-- WHAT TO DO --
Pictures are not part of the copy. Reproduce all the records exactly.

-- RECORD SET --

────────────────────────────────────────

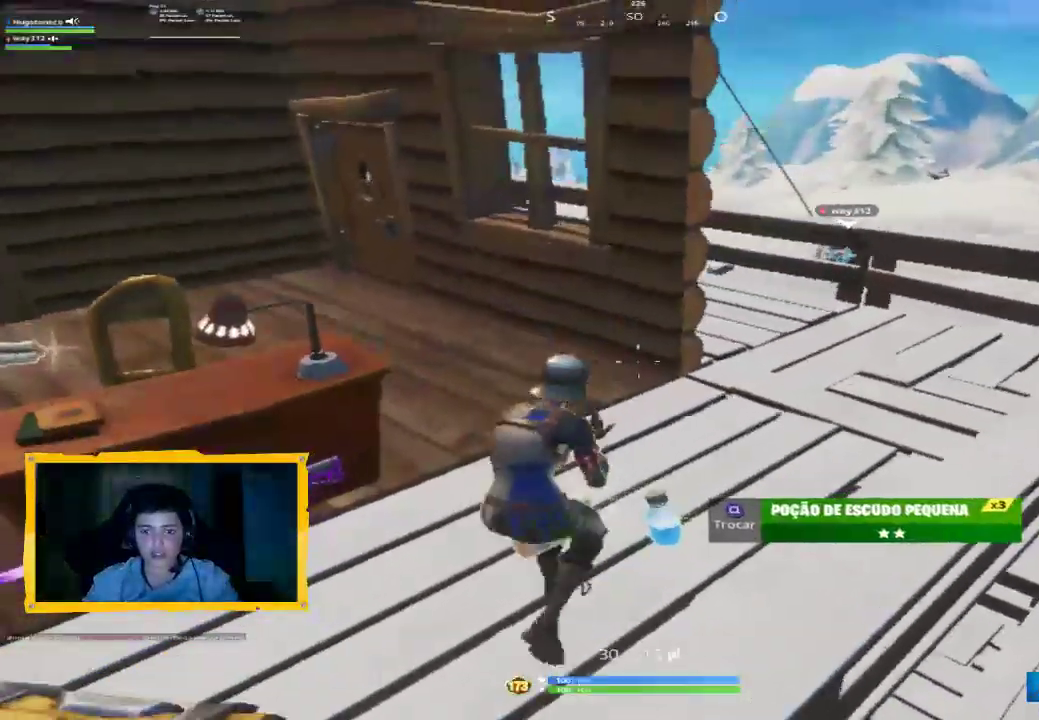
{"buttons": [], "left_stick": "down-right", "right_stick": "center", "events": [[33, "left_stick", "center"], [100, "R1", "up"], [167, "right_stick", "down"], [233, "left_stick", "up-right"], [233, "right_stick", "center"], [333, "CROSS", "down"], [433, "CROSS", "up"], [467, "left_stick", "down-right"]]}
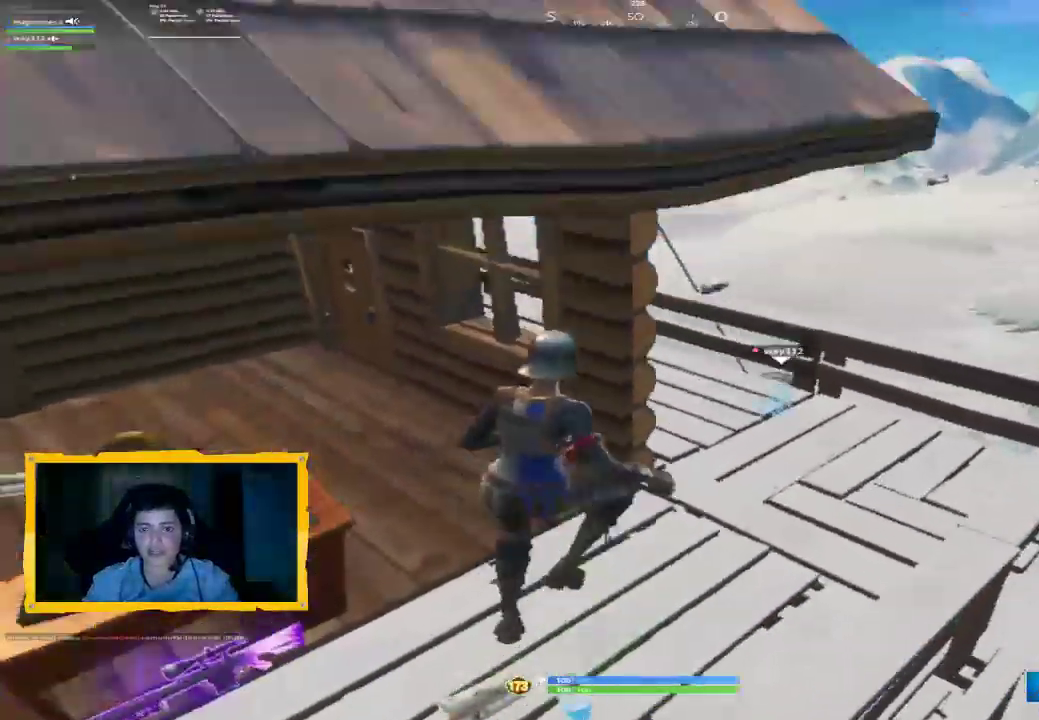
{"buttons": [], "left_stick": "up-left", "right_stick": "center", "events": [[33, "TRIANGLE", "down"], [67, "left_stick", "down-left"], [100, "TRIANGLE", "up"], [133, "left_stick", "up-left"]]}
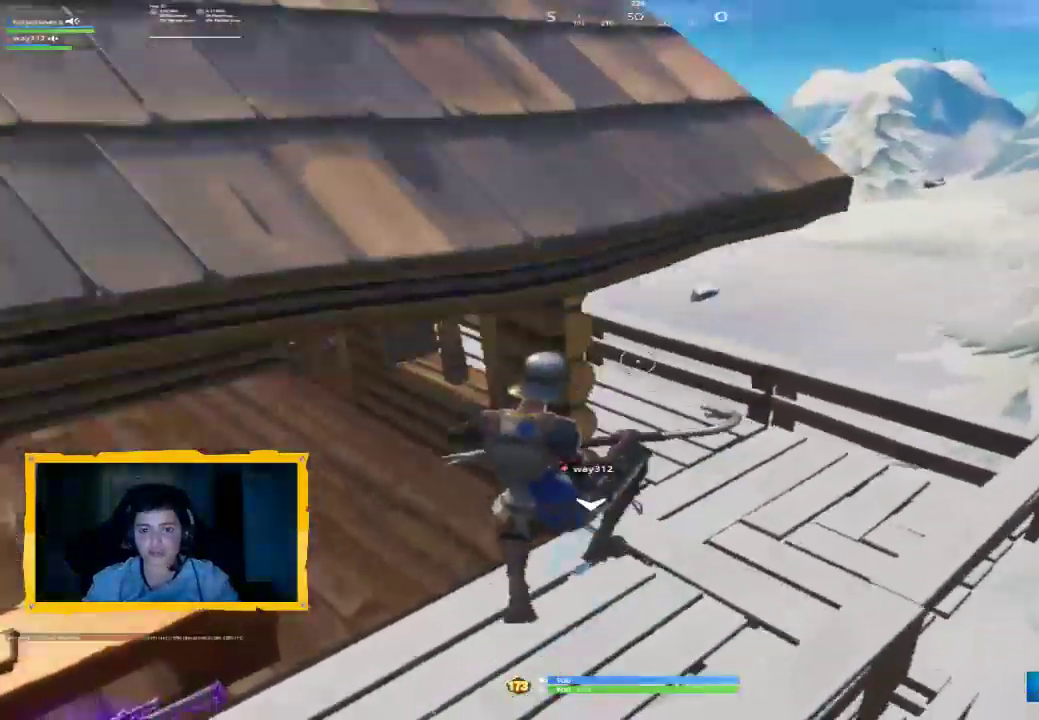
{"buttons": ["CROSS"], "left_stick": "up", "right_stick": "center", "events": [[100, "right_stick", "up-right"], [133, "left_stick", "up"], [333, "right_stick", "center"], [500, "CROSS", "down"]]}
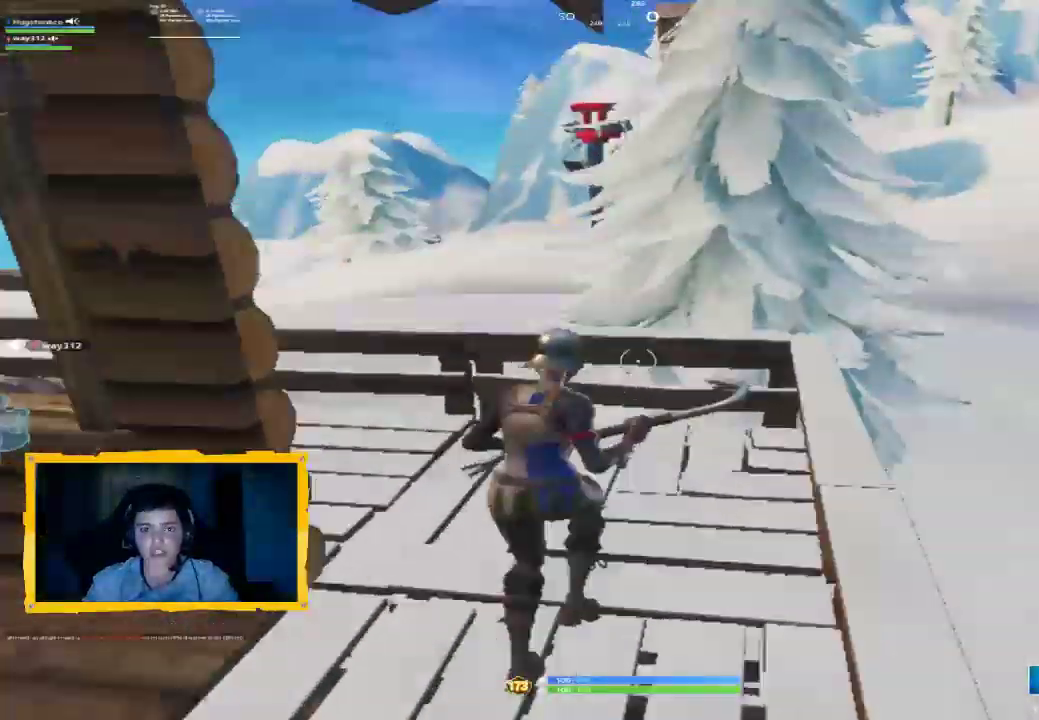
{"buttons": [], "left_stick": "down-left", "right_stick": "center", "events": [[100, "CROSS", "up"], [267, "left_stick", "left"], [333, "left_stick", "down-left"]]}
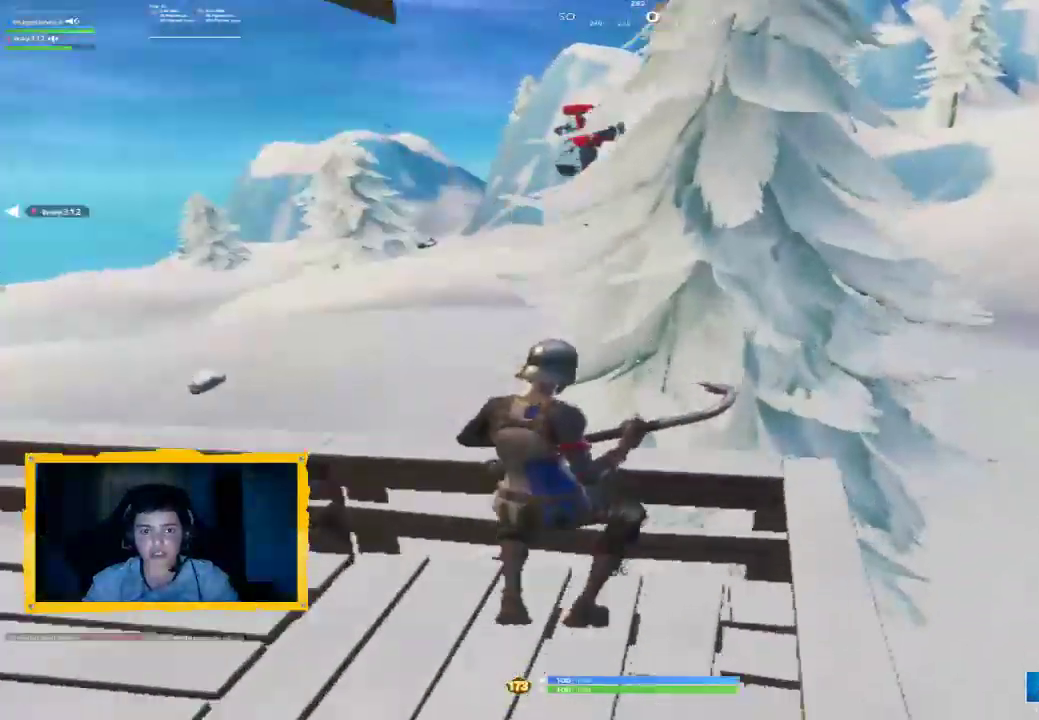
{"buttons": [], "left_stick": "right", "right_stick": "center", "events": [[33, "L1", "down"], [67, "left_stick", "center"], [100, "right_stick", "left"], [167, "L1", "up"], [233, "left_stick", "up-left"], [333, "left_stick", "center"], [400, "left_stick", "right"], [433, "right_stick", "center"]]}
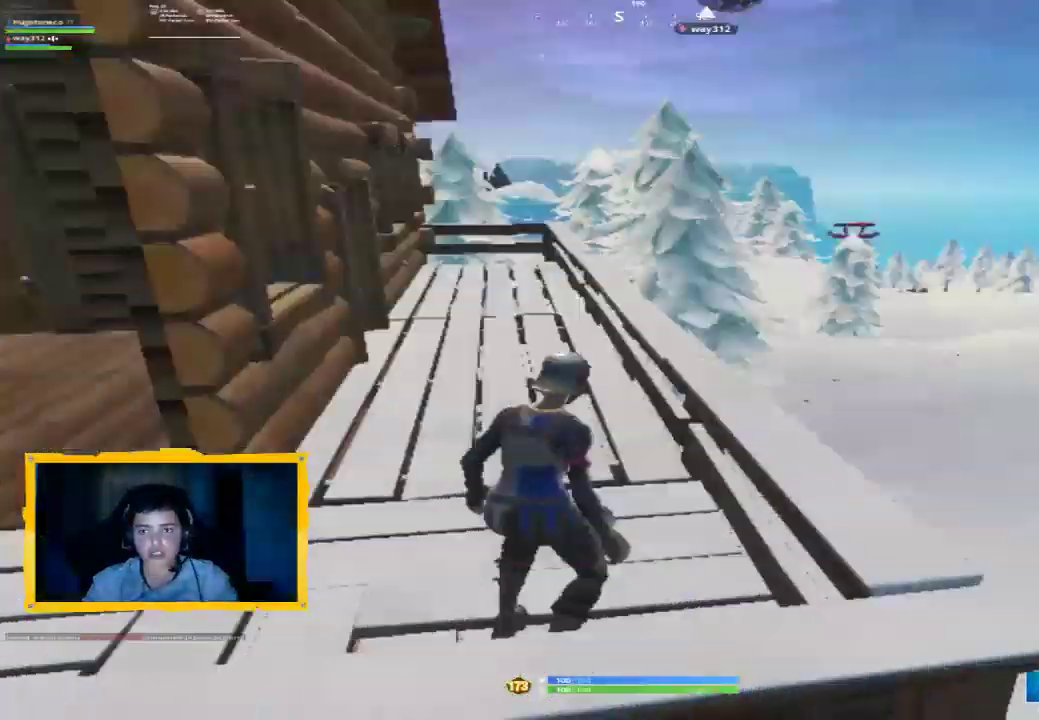
{"buttons": [], "left_stick": "up-left", "right_stick": "center", "events": [[100, "CROSS", "down"], [133, "CROSS", "up"], [133, "left_stick", "up-right"], [200, "left_stick", "up"], [300, "right_stick", "left"], [400, "left_stick", "up-left"], [433, "right_stick", "center"]]}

────────────────────────────────────────

-- RESULT FOR THIS EXERCISE --
{"buttons": [], "left_stick": "down-right", "right_stick": "center", "events": [[33, "left_stick", "center"], [100, "R1", "up"], [167, "right_stick", "down"], [233, "left_stick", "up-right"], [233, "right_stick", "center"], [333, "CROSS", "down"], [433, "CROSS", "up"], [467, "left_stick", "down-right"]]}
{"buttons": [], "left_stick": "up-left", "right_stick": "center", "events": [[33, "TRIANGLE", "down"], [67, "left_stick", "down-left"], [100, "TRIANGLE", "up"], [133, "left_stick", "up-left"]]}
{"buttons": ["CROSS"], "left_stick": "up", "right_stick": "center", "events": [[100, "right_stick", "up-right"], [133, "left_stick", "up"], [333, "right_stick", "center"], [500, "CROSS", "down"]]}
{"buttons": [], "left_stick": "down-left", "right_stick": "center", "events": [[100, "CROSS", "up"], [267, "left_stick", "left"], [333, "left_stick", "down-left"]]}
{"buttons": [], "left_stick": "right", "right_stick": "center", "events": [[33, "L1", "down"], [67, "left_stick", "center"], [100, "right_stick", "left"], [167, "L1", "up"], [233, "left_stick", "up-left"], [333, "left_stick", "center"], [400, "left_stick", "right"], [433, "right_stick", "center"]]}
{"buttons": [], "left_stick": "up-left", "right_stick": "center", "events": [[100, "CROSS", "down"], [133, "CROSS", "up"], [133, "left_stick", "up-right"], [200, "left_stick", "up"], [300, "right_stick", "left"], [400, "left_stick", "up-left"], [433, "right_stick", "center"]]}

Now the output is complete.